僕へとヘイトが向く。その瞬間、床へへたり込むカムイ。体力が尽き限界を迎えていたようで、体を震わせていた。頑張らせてごめんね。今度は僕が頑張る番だ。



弓を構え、目を狙う。しかし僕は矢を放つことはできなかった。デビルオークと視線が合った瞬間、体が痺れ始めたのだ。カラーンと床に落ちる弓。

しかし僕は諦めない。弓が使えなくても、走ることはまだできる。



ぎりぎりで大斧を躱す。満足に動かない体で死線を何度も潜る。息が切れ始めた……けど、まだ生きている。諦めることはできない……したくない。



「……ふっ、は……はぁ」



そこらに落ちている石を投げ、使えるものを使い逃げ惑う。わずかでも時間を稼ぐ。……時間を稼いでどうなる?そんな思いが再び過り始めた。首を振りかき消す。やがて脚の感覚が消え、へたりこんだ。
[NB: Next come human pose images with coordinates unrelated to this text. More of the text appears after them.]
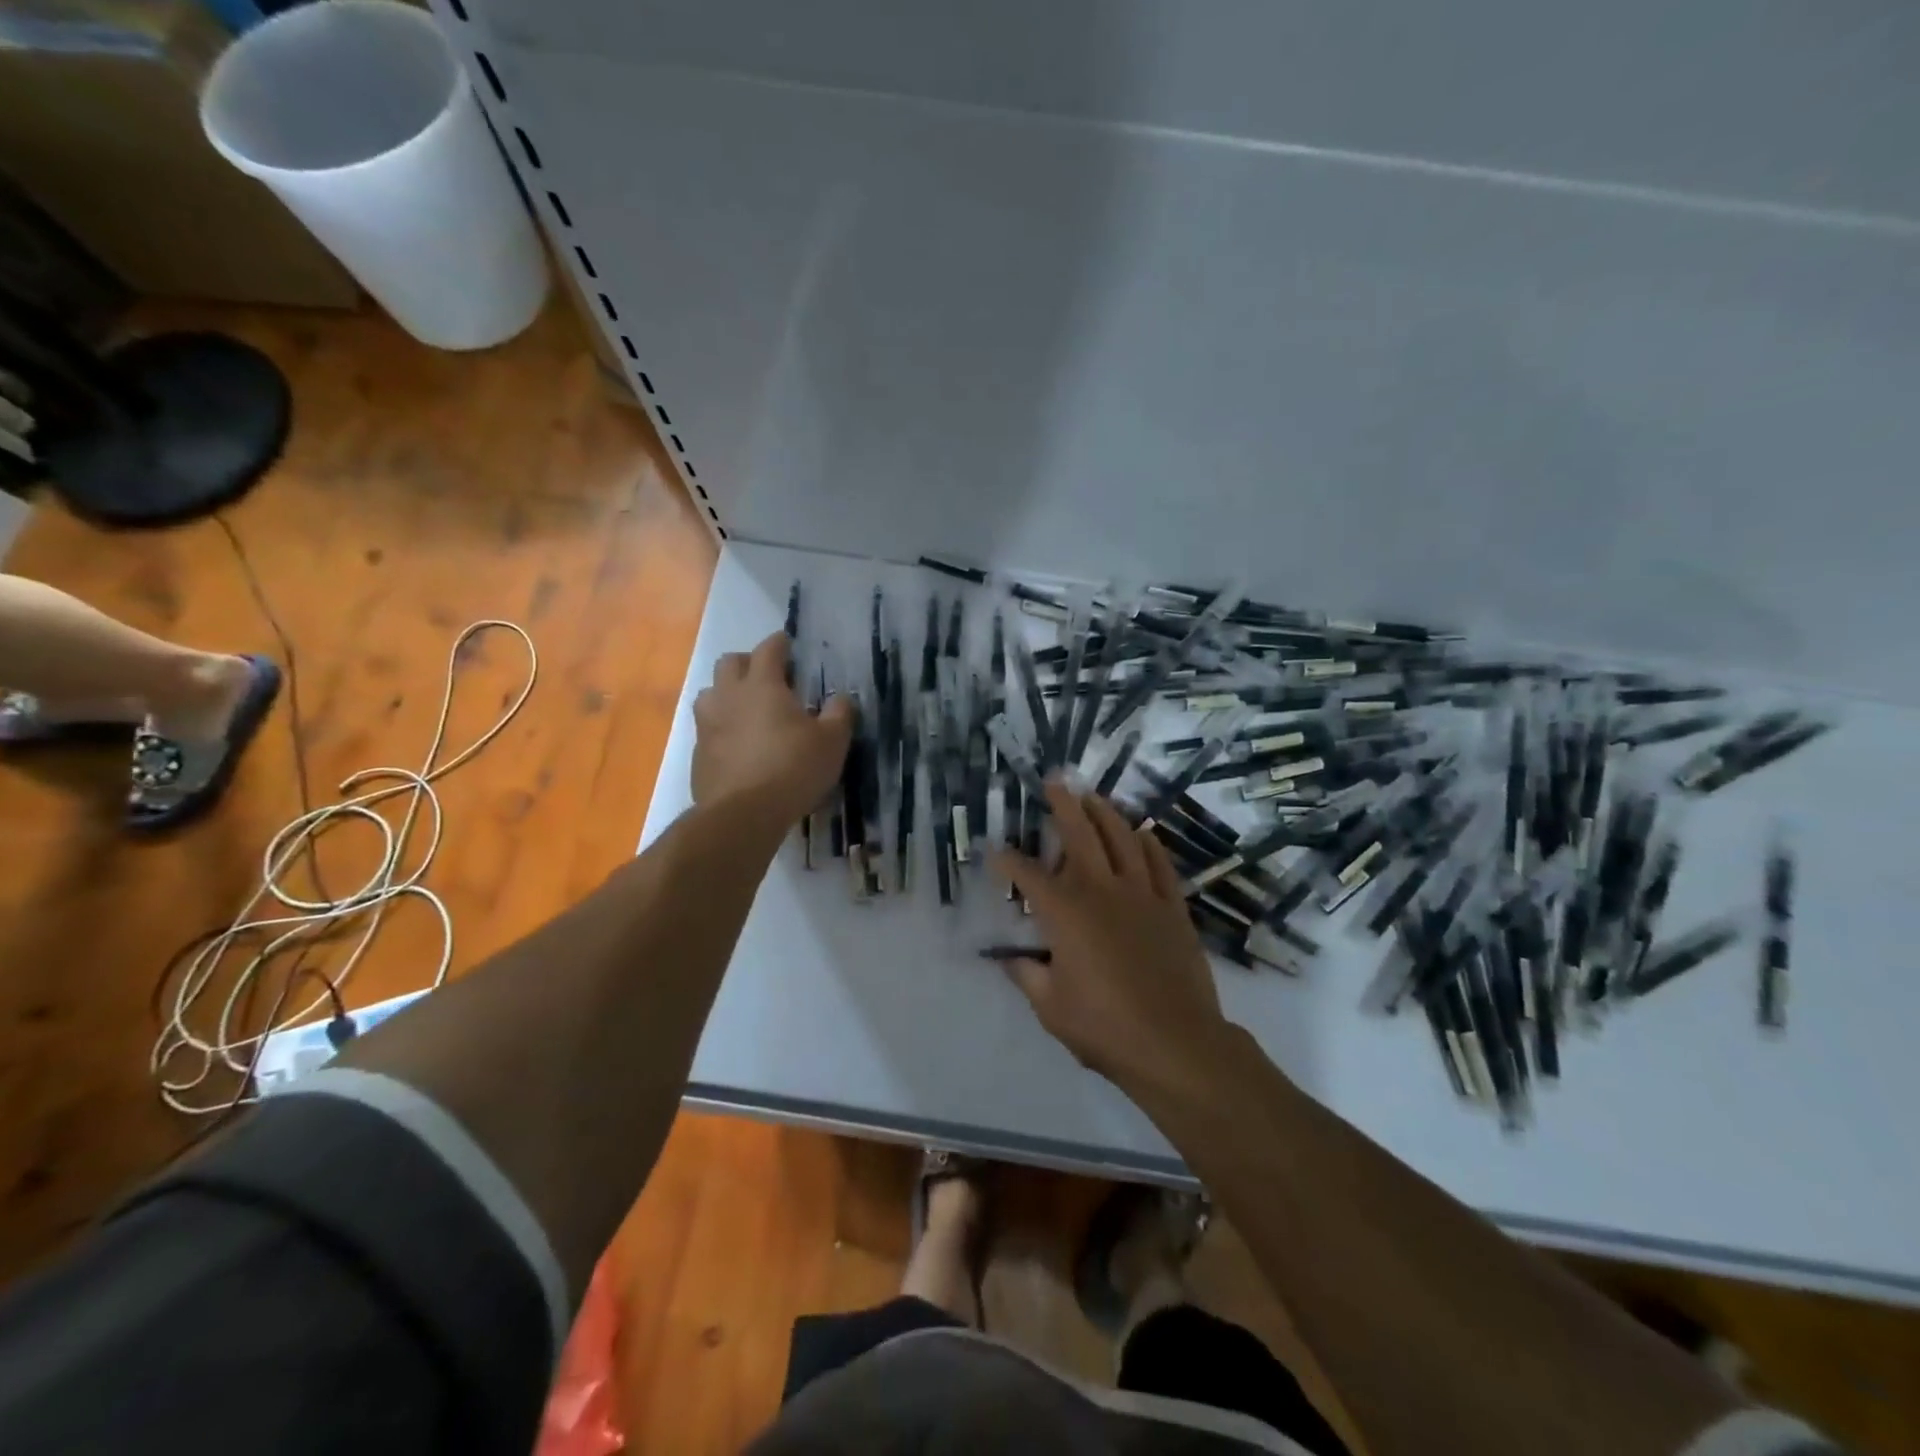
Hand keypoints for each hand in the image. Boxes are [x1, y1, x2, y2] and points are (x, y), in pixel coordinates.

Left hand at [692, 633, 852, 829]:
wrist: (743, 814)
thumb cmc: (793, 769)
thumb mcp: (832, 742)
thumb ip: (839, 714)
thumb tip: (841, 698)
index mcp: (762, 685)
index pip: (768, 649)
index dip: (780, 644)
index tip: (789, 645)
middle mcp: (729, 696)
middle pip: (729, 662)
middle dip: (748, 662)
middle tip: (767, 677)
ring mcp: (708, 724)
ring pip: (710, 693)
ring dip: (726, 693)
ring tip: (747, 709)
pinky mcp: (698, 753)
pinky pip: (707, 728)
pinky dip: (721, 727)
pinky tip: (738, 745)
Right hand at [990, 781, 1233, 1093]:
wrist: (1176, 1043)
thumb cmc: (1104, 1027)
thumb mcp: (1050, 1006)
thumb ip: (1026, 975)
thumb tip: (1008, 957)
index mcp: (1066, 912)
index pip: (1028, 875)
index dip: (1007, 860)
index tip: (994, 852)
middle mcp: (1102, 890)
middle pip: (1080, 835)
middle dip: (1063, 805)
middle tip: (1054, 782)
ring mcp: (1141, 894)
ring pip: (1122, 839)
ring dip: (1105, 813)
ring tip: (1093, 797)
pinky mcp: (1172, 907)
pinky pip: (1158, 864)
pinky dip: (1147, 844)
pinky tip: (1141, 833)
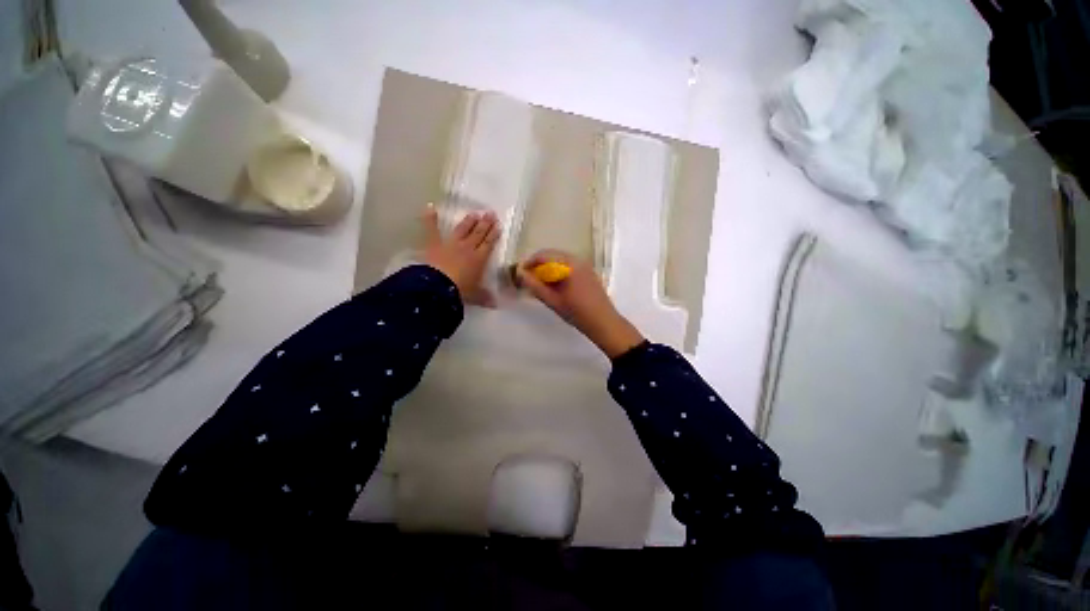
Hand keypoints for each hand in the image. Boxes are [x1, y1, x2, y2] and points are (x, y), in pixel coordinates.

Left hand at [422, 206, 498, 306]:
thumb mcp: (475, 295)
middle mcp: (467, 248)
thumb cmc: (460, 290)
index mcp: (479, 259)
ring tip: (474, 213)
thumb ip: (485, 297)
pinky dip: (430, 218)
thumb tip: (495, 305)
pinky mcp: (434, 244)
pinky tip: (430, 207)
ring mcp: (451, 244)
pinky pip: (432, 229)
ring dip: (469, 221)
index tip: (498, 225)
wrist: (439, 287)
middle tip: (490, 213)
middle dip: (485, 223)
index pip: (489, 244)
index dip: (493, 234)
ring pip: (462, 230)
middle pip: (478, 234)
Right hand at [517, 250, 643, 357]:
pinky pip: (570, 266)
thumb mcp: (553, 301)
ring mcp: (586, 265)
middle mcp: (578, 260)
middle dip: (539, 265)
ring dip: (549, 268)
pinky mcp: (589, 272)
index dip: (530, 262)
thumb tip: (520, 274)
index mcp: (570, 265)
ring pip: (561, 261)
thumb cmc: (577, 313)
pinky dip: (559, 271)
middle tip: (529, 279)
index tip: (521, 273)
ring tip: (541, 283)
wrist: (604, 323)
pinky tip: (556, 285)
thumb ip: (535, 286)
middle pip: (553, 255)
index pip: (544, 255)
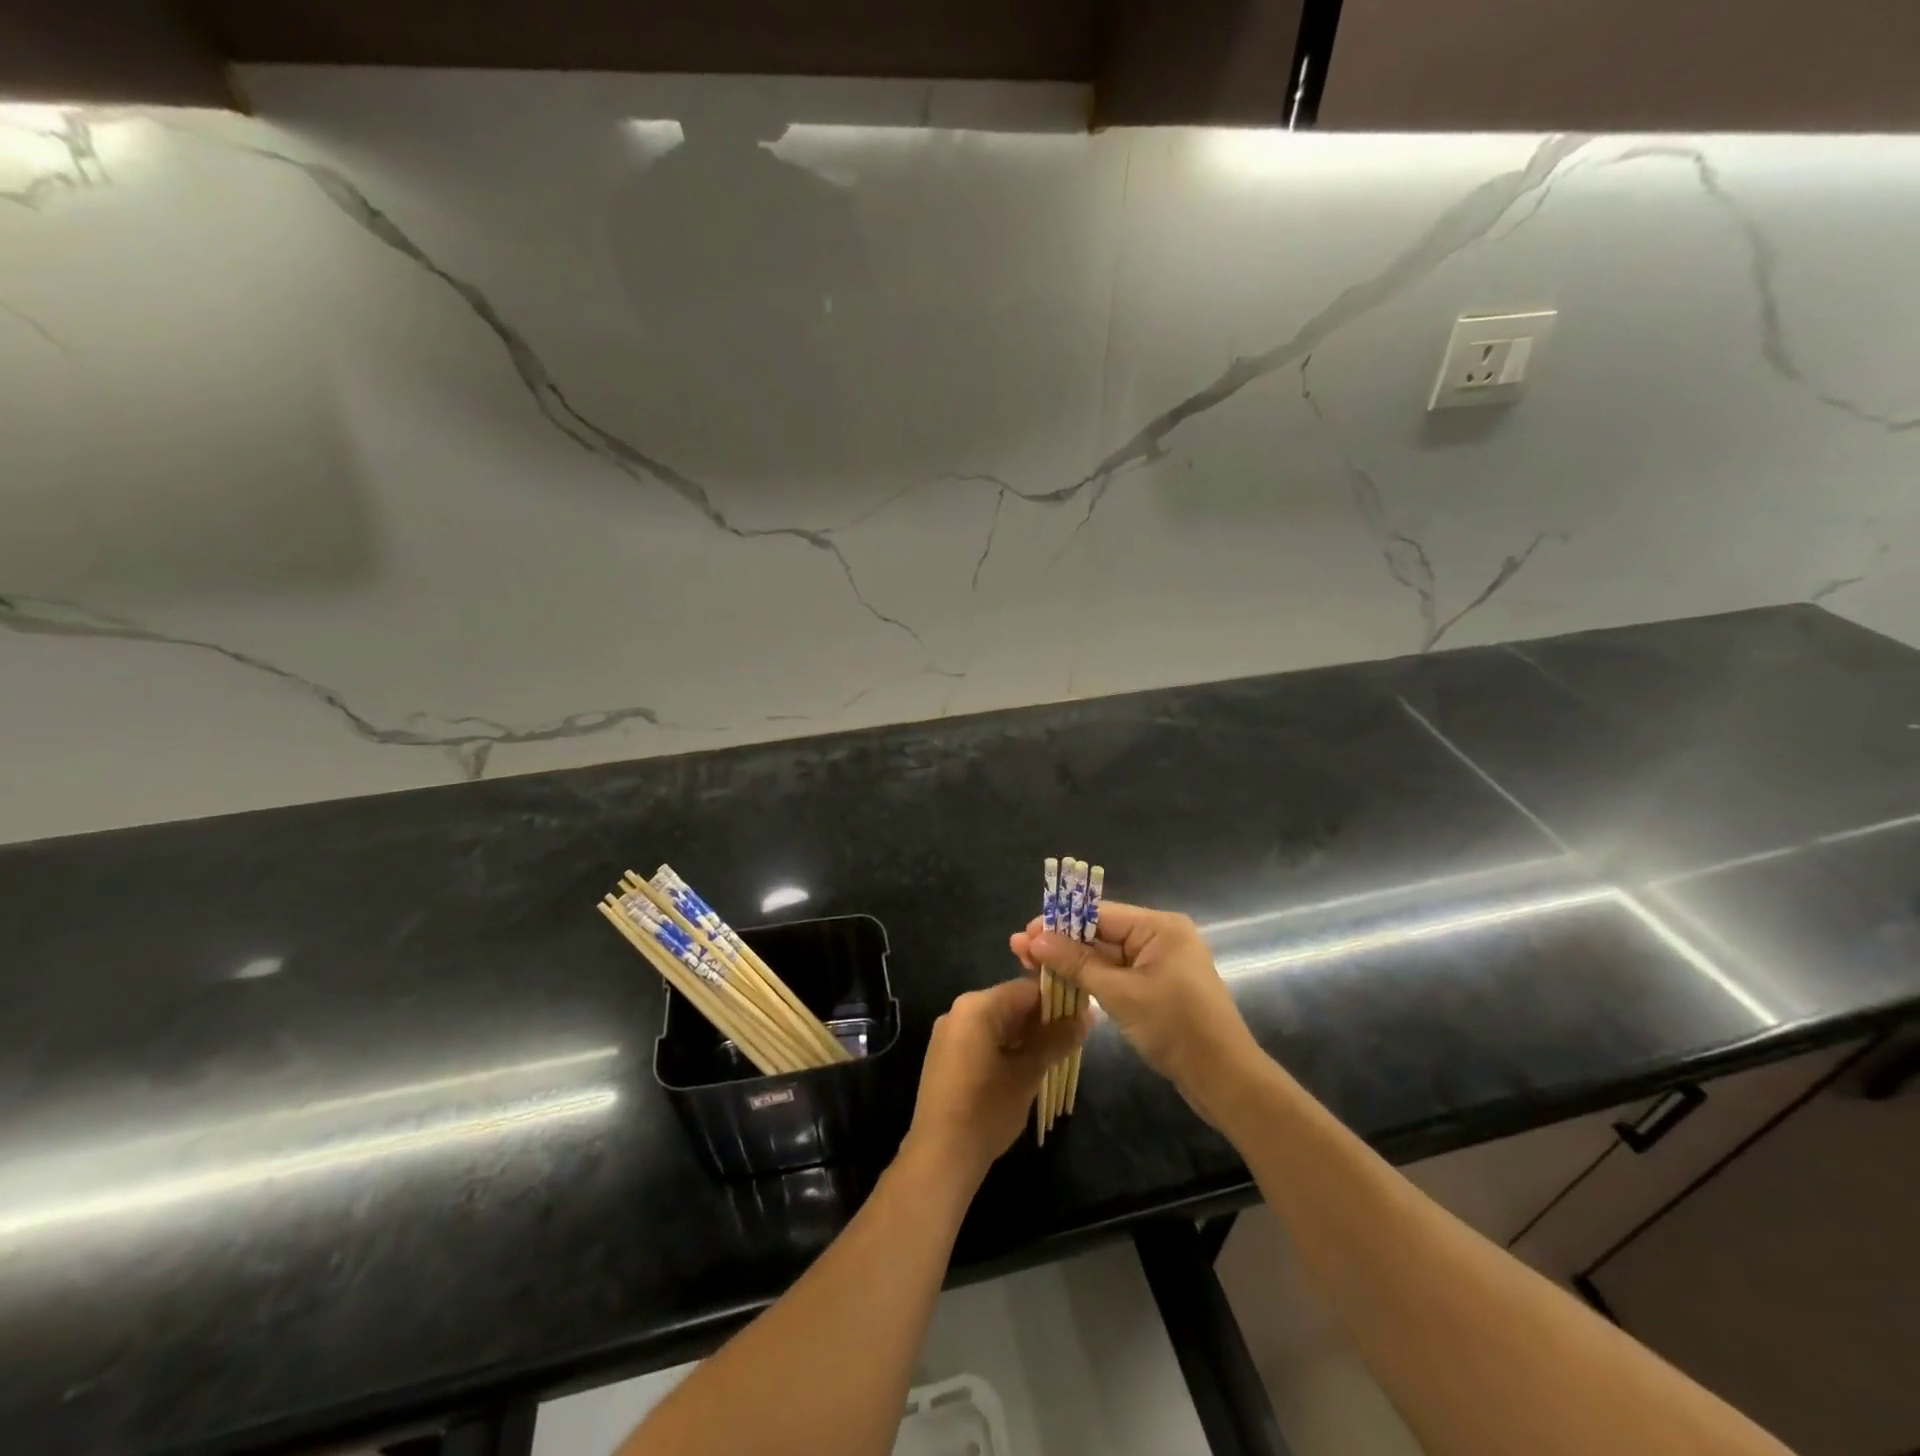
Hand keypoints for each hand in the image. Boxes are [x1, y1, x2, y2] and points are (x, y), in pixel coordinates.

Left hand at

床を這うように逃げるが、デビルオークの移動速度の方がさすがに早い。



「ガウウウ!!」



「……カム、イ」



カムイがデビルオークの脚へと嚙みついた。足止めをしようとしているのか。しかしその足もおぼつかず、力が入っていないようだった。



「だ、だめ、カムイ」



デビルオークはカムイの首をつかみ持ち上げた。苦しそうに体をよじるカムイ。そしてデビルオークはカムイを高らかに持ち上げ、地面に叩きつけようと振りかぶった。



「や、やめて」



――ドゴオ!!!



部屋に響く轟音。



眼前で信じられない光景が広がる。



吹き飛ぶ――



「遅くなってごめん、ウルカ」



――デビルオークの巨体。



彼の魔獣は宙を舞い、壁へと激突し土埃の中へ姿を消す。代わりにそこに一人の白魔道士がカムイを抱きかかえ、立っていた。